Three rail companies responsible for supplying trains to the railways paid £1.2 billion in dividends to their shareholders between 2012 and 2018 – while shuffling money away into overseas companies based in Luxembourg to avoid taxation.
New research from rail union RMT shows that the private companies have been giving fat cat bosses massive payouts that could have funded up to 700 new vehicles to run on Britain’s beleaguered rail network.
‘The ROSCO Racket’ shines a light on the shady world of rolling stock provision by examining company accounts of the three companies who own 87 per cent of the UK’s rolling stock between 2012 and 2018 and tracing their ownership structures.
That includes uncovering their use of Luxembourg based companies set up with the sole intention of channelling money up through company structures without paying tax.

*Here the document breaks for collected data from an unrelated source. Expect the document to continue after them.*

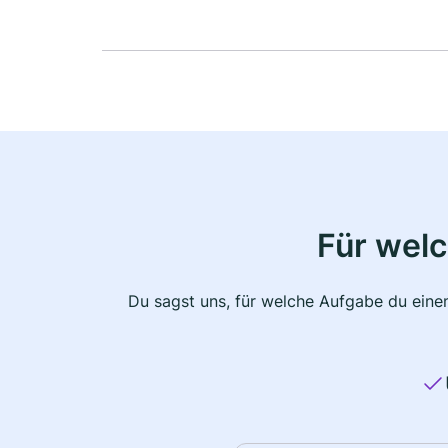
Für wel
Du sagst uns, für welche Aufgabe du einen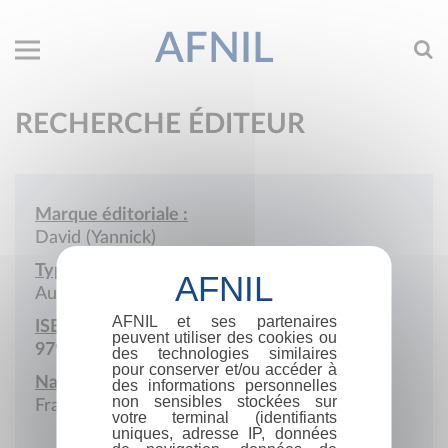
AFNIL
RECHERCHE ÉDITEUR
Marque éditoriale :
David (Yannick)
Type de société :
Auto-édition
AFNIL et ses partenaires
ISBN :
peuvent utiliser des cookies ou
979-10-448-0169-2
des technologies similaires
pour conserver et/ou accéder à
Nationalité :
des informations personnelles
non sensibles stockées sur
France
votre terminal (identifiants
uniques, adresse IP, données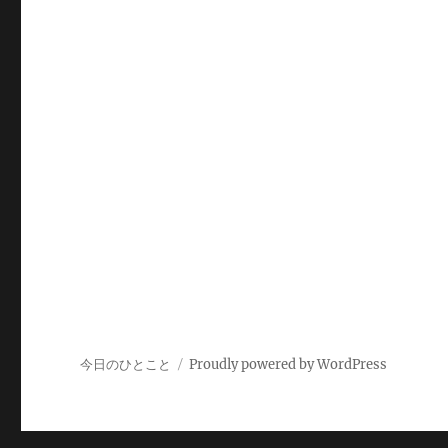
今日のひとこと
Proudly powered by WordPress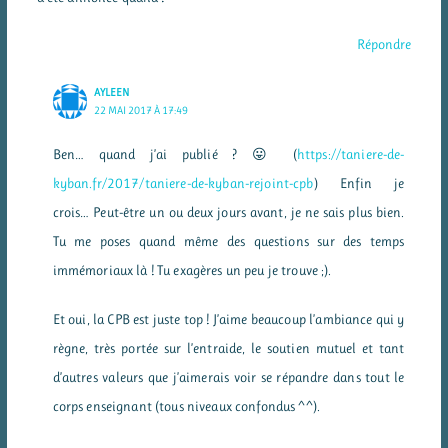
Répondre
AYLEEN
22 MAI 2017 À 17:49
Ben… quand j’ai publié ? 😛 (
https://taniere-de-
kyban.fr/2017/taniere-de-kyban-rejoint-cpb
) Enfin je
crois… Peut-être un ou deux jours avant, je ne sais plus bien.
Tu me poses quand même des questions sur des temps
immémoriaux là ! Tu exagères un peu je trouve ;).
Et oui, la CPB est juste top ! J’aime beaucoup l’ambiance qui y
règne, très portée sur l’entraide, le soutien mutuel et tant
d’autres valeurs que j’aimerais voir se répandre dans tout le
corps enseignant (tous niveaux confondus ^^).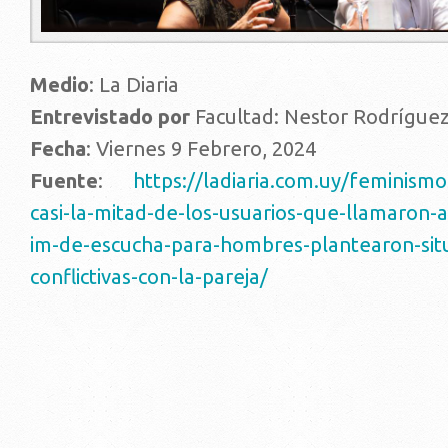
Medio
: La Diaria
Entrevistado por
Facultad: Nestor Rodrígue
Fecha
: Viernes 9 Febrero, 2024
Fuente
:
https://ladiaria.com.uy/
feminismos
casi-la-mitad-de-los-usuarios-
que-llamaron-a-
im-de-escucha-para-hombres-
plantearon-sit
conflictivas-con-la-pareja/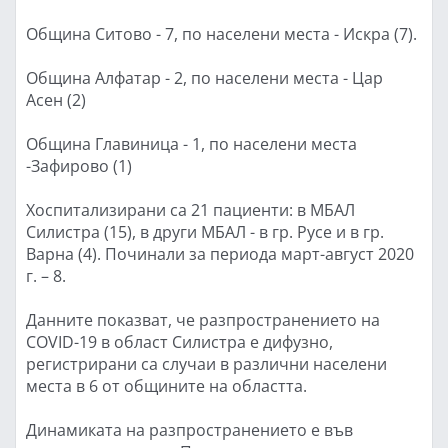
Община Ситово - 7, по населени места - Искра (7).
Община Алфатар - 2, по населени места - Цар
Асен (2)
Община Главиница - 1, по населени места
-Зафирово (1)
Хоспитализирани са 21 пациенти: в МБАЛ
Силистра (15), в други МБАЛ - в гр. Русе и в гр.
Варна (4). Починали за периода март-август 2020
г. – 8.
Данните показват, че разпространението на
COVID-19 в област Силистра е дифузно,
регистрирани са случаи в различни населени
места в 6 от общините на областта.
Динамиката на разпространението е във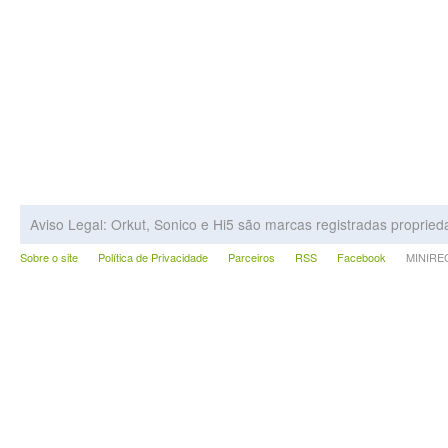
Aviso Legal: Orkut, Sonico e Hi5 são marcas registradas proprie
Sobre o site
Política de Privacidade
Parceiros
RSS
Facebook
MINIRECA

RMT General Secretary Mick Cash said: “These figures should be a wake-up call for the new Transport Secretary.
“For years, we’ve known that the Rolling Stock Companies have failed to deliver new investment in vehicles for a modern railway, leaving passengers paying the highest fares in Europe to travel on clapped out, overcrowded trains.
“Now we can see some of what they’ve been up to. Huge dividend payments and interest on group loans have been flowing away from our railways.
“Because of their shady group structures and their use of companies in low tax regimes and tax havens, we’ll probably never know how much they’ve salted away from our railways, but what we can see shows that passengers and tax payers are being ripped off every day.
“It’s not just the train operating companies we need to see off, it’s time to end this racket once and for all and take control of our rolling stock.”